There are unconfirmed reports of two horses being stolen after being photographed at a show. If you see anything suspicious, get some details as safely as you can and report it to the police immediately.

Now is a good time to ask everyone to review their security, and maybe now is the time to get your horse freeeze branded?

By being alert we may just catch these blokes and it proves that we can all work together, so keep at it!


----------



## Dennyboy (Jan 3, 2008)

got this text the other day from a friend of mine.

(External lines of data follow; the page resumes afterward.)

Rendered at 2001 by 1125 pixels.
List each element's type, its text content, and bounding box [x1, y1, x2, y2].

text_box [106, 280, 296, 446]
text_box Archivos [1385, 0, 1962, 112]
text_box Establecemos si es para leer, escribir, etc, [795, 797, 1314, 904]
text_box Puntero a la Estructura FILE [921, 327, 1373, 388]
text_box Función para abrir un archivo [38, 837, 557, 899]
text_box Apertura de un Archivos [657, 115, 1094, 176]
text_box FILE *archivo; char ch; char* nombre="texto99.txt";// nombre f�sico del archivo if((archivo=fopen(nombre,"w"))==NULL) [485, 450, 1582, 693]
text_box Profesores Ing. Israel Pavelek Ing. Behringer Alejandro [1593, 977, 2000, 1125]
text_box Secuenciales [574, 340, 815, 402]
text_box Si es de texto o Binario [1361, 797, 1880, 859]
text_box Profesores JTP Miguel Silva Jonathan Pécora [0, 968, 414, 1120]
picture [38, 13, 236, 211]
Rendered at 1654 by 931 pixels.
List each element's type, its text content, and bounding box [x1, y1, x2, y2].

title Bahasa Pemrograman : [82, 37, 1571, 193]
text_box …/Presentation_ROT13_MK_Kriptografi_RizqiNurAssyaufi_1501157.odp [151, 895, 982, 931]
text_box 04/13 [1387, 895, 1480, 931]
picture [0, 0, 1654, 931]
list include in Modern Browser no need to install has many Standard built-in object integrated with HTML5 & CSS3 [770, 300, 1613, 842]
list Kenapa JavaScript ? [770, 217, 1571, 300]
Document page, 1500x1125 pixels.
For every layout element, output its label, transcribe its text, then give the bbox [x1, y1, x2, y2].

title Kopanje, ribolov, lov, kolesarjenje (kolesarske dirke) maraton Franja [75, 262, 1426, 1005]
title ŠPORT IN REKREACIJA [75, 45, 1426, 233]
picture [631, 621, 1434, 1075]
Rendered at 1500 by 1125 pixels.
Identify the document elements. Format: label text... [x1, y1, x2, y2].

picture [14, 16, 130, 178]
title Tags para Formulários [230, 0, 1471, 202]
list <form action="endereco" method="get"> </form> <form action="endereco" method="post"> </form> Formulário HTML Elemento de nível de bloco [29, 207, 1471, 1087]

A pony i used to have on loan was stolen about 8-9 years ago and was never found  he was beautiful and his owners were distraught,the had him from a foal,he nearly died from pluresy (sp?) as a foal and the year before he was stolen he had a bout of laminitus and the colic,so it was worrying when he got stolen if he would be cared for properly 

Mel


----------



## Guest (Jun 1, 2008)

I heard this today,first thing i thought of,cos of their description was the overseas meat trade!gonna get pony freezemarked! but they can still cover this up.....


----------



## Guest (Jun 1, 2008)

I already Read this, as it is posted on another Horse forum, and they have pinned the post on there, Warning members.

mazzi


----------



## Guest (Jun 1, 2008)

Just heard that some coloured cobs were stolen not far from me!!they dug up the fence posts to get them,in the early hours.im worried now as my summer grazing is not very secure.


----------



## wizard1st (Jun 2, 2008)

Yes read this on other forum started off with 2 men taking photos at horse shows .in scotland nothing here yet but thanks to warnings from our english friends we are stepping up security............


----------



## shauna_sarim cornflake (Mar 26, 2008)

well i think this is so worryign i dont worry as much bout micheal because micheal being a foal is doing what he does best being a **** so hes refusing to walk of lead also he wont load obv him being a baby so by time they got him to walk wich will take sometime to get out the field and they would want a quick exsit and he will only walk wif me weird but in away good in a way bad


----------



## Steffie (Jun 5, 2008)

I got a text from a friend about this. I personally dont think its really as im in Kent but apparantly they were seen up north but just to be on the safe side i put a note on our board at the yard


----------



## wizard1st (Jun 2, 2008)

You know we are all running about like headless chickens here.I got myself into a right state today as was up at the field today i took my wee mini horse out a wee walk just outside my field which is next to layby.While walking back I seen a white flat backed lorry stop at my gate a little fat man got out as another man sat in van.he walked over to my gate and started to pull at gate and side post.i ran pulling the wee mini horse off his feet to the gate.
was just going to dive on the man.when he turned round and said animal welfare you phoned about your gates.I nearly died as I own the field and
animal welfare own fields other side of me what a right doughball I felt..
it just shows how on edge I am..


----------



## Guest (Jun 6, 2008)

A horse was stolen a mile up the road from where mine are kept wednesday night/thursday morning,they also took tack,a red toyota landcruiser,a white van and a silver vehicle of some kindwere believed to be involved.ive put my moody old mare in with my other two,she charges you when you go in the field,ears back,teeth out hope this will be a deterrent! she may be 31 but she can still give good!


----------



## Guest (Jun 13, 2008)

2 men were caught at chediston suffolk red handed yesterday,thanks to a vigilant owner


----------



## michelleice (Nov 28, 2007)

This has been reported all over scotland everyone i know is stepping up secruity of there horses hope they catch these people


----------